• Ruang Sketsa

Mengenal HPL Lebih Dalam



Bahan untuk membuat furnitur ada bermacam-macam, mulai dari bahan baku seperti kayu (biasanya paling kuat dan tahan lama), multipleks (kualitas moderat, lebih tahan tekan dan tidak berubah bentuk), MDF/ Medium-density fibreboard (bahan furnitur kualitas lebih rendah dan lebih murah), dan sebagainya. Hingga material finishing atau material luarnya seperti sanding, cat duco, sheet dan HPL High Pressure Laminate. Dari berbagai material yang umum tersebut yang saat ini semakin marak digunakan adalah material finishing HPL. HPL adalah bahan pelapis yang digunakan sebagai lapisan paling atas (paling depan) furnitur kayu.


KETAHANAN PRIMA

HPL (High Pressure Laminate) berjenis kertas tebal dengan tekstur dan motif kayu yang direkatkan pada kayu olahan seperti particle board, MDF atau blockboard. Adapun proses produksi HPL (High Pressure Laminate) direkatkan melalui tekanan dan suhu panas tinggi sehingga tersedia dalam bentuk lembaran dan ukuran besar.

Melalui proses pembuatan HPL (High Pressure Laminate) yang diolah langsung oleh pabrikan, finishing jenis ini memiliki ketahanan yang baik untuk penggunaan jangka panjang


PROSES KERJA YANG CEPAT DAN RAPIH

Berbeda dengan penggunaan duco atau melamin yang prosesnya memakan waktu lama dan memerlukan biaya tinggi, pengerjaan perabotan dan furnitur dengan finishing HPL (High Pressure Laminate) jauh lebih cepat, praktis dan murah. Hal ini disebabkan oleh ketersediaan HPL (H

igh Pressure Laminate) yang penggunannya cukup di lem pada kayu, bahkan pengerjaannya hanya memerlukan tukang kayu biasa.

Selain itu, finishing HPL (High Pressure Laminate) juga dijamin rapi. Hal ini berbeda dengan proses pengerjaan finishing spray yang berpotensi belang-belang atau warna cenderung tidak sama, termasuk pengaplikasian yang jauh lebih bersih sehingga perabotan bisa langsung digunakan.

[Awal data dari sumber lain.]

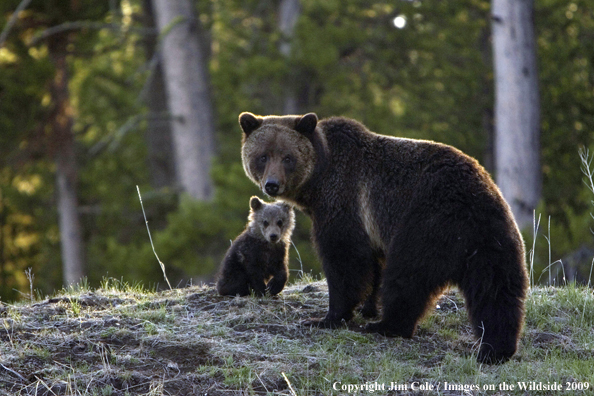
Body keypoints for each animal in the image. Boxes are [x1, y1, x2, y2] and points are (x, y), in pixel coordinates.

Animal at [240, 111, 528, 366]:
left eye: (288, 157)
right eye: (263, 156)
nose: (272, 184)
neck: (319, 180)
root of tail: (477, 197)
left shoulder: (345, 200)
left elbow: (344, 259)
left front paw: (329, 317)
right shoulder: (371, 227)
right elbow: (372, 264)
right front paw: (368, 307)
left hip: (427, 222)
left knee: (408, 275)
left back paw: (388, 326)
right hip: (494, 239)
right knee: (496, 291)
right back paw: (496, 349)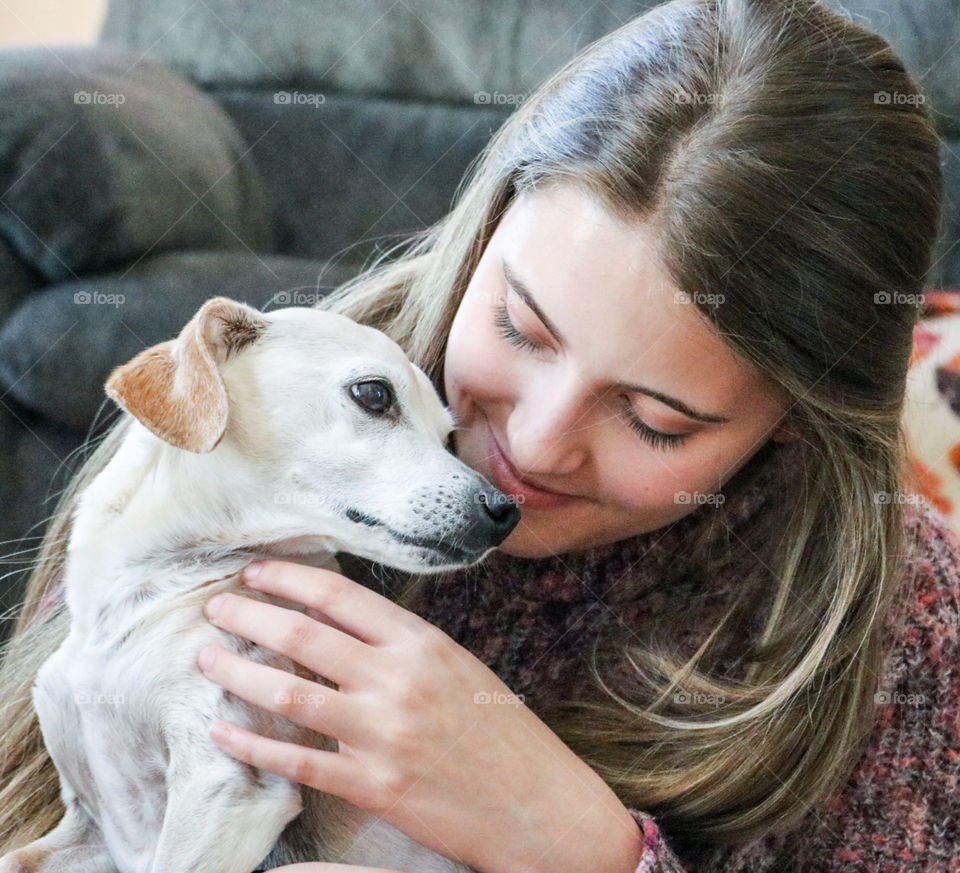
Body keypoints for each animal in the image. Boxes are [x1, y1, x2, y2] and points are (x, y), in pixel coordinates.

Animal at [1, 298, 516, 872]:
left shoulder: (225, 786)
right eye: (374, 394)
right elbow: (15, 858)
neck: (137, 602)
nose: (505, 512)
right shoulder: (89, 827)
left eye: (448, 436)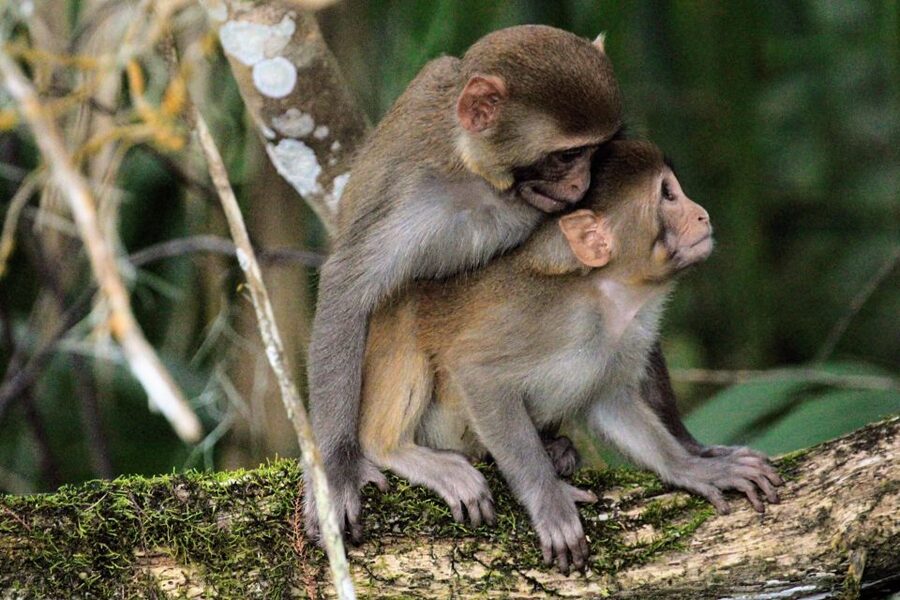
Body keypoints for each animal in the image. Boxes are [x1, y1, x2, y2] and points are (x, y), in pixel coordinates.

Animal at [305, 25, 624, 543]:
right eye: (567, 155)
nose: (581, 185)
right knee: (405, 296)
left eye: (594, 153)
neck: (478, 176)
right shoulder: (414, 195)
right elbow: (346, 287)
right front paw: (335, 473)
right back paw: (391, 448)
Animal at [358, 140, 783, 573]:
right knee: (405, 308)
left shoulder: (622, 339)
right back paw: (393, 450)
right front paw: (550, 502)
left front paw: (695, 467)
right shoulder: (544, 317)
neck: (609, 298)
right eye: (668, 195)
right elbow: (475, 372)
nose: (701, 213)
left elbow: (609, 402)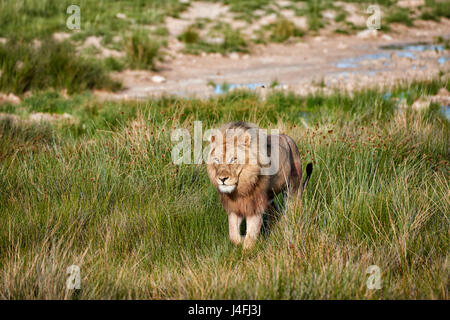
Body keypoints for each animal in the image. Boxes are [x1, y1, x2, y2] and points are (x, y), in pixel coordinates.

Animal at [207, 121, 312, 249]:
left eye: (233, 159)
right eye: (217, 160)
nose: (222, 179)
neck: (241, 188)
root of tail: (288, 137)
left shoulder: (255, 205)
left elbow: (251, 234)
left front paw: (247, 249)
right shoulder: (235, 207)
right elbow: (233, 235)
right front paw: (240, 241)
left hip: (293, 187)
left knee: (293, 208)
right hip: (270, 197)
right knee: (274, 212)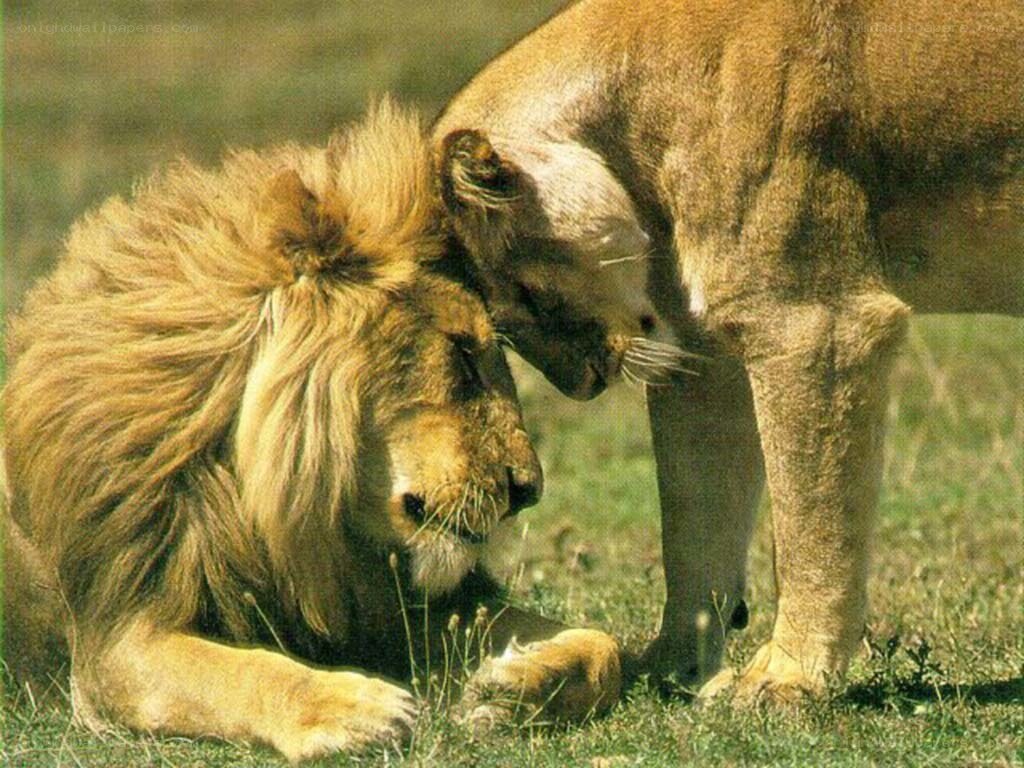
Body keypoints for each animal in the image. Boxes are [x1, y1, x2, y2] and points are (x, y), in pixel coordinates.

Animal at [2, 102, 621, 762]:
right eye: (461, 352)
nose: (528, 489)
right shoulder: (120, 639)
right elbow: (246, 671)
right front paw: (352, 705)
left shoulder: (397, 605)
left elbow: (604, 645)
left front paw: (512, 686)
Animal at [428, 0, 1023, 704]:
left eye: (526, 293)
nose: (585, 385)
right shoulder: (704, 359)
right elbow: (692, 525)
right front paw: (673, 670)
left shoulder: (814, 322)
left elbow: (809, 521)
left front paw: (787, 677)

Mengenal HPL : Kekurangan HPL


Selayaknya material lain, HPL memiliki kelemahan, antara lain:

1. Pengerjaan dengan HPL menyulitkan atau bahkan tidak mungkin untuk membuat bidang yang lengkung terlalu kecil, misalnya sudut lengkung dengan jari-jari 5cm.

Karena itu biasanya bidang lengkung yang terlalu kecil tersebut akan menggunakan paduan dengan sheet plastik.

2. Pemotongan HPL yang kurang sempurna akan mengakibatkan terlihat adanya lapisan ketebalan HPL dan banyak pula kasus HPL terlihat kurang rapi pada sudut-sudutnya.

3. Secara fisik HPL sangat keras, tingkat flexibelnya rendah dan mudah patah sehingga jika tidak hati-hati akan meningkatkan biaya produksinya.

4. Lapisan HPL sering lepas jika proses lemnya tidak sempurna

5. Tampilan HPL tidak semewah Cat Duco.

6. Dibanding Decosit, HPL sedikit lebih mahal.

7. Bagian eding harus difinishing lagi

8. Kurang natural dibandingkan cat melamik, dimana cat melamik dapat menampilkan keaslian motif urat kayu dari material kayu yang dipakai


Dengan mengetahui karakteristik, kekurangan, dan kelebihannya, kita dapat mempertimbangkan untuk memakai HPL dalam pembuatan furnitur rumah, kantor, maupun tempat aktivitas lainnya.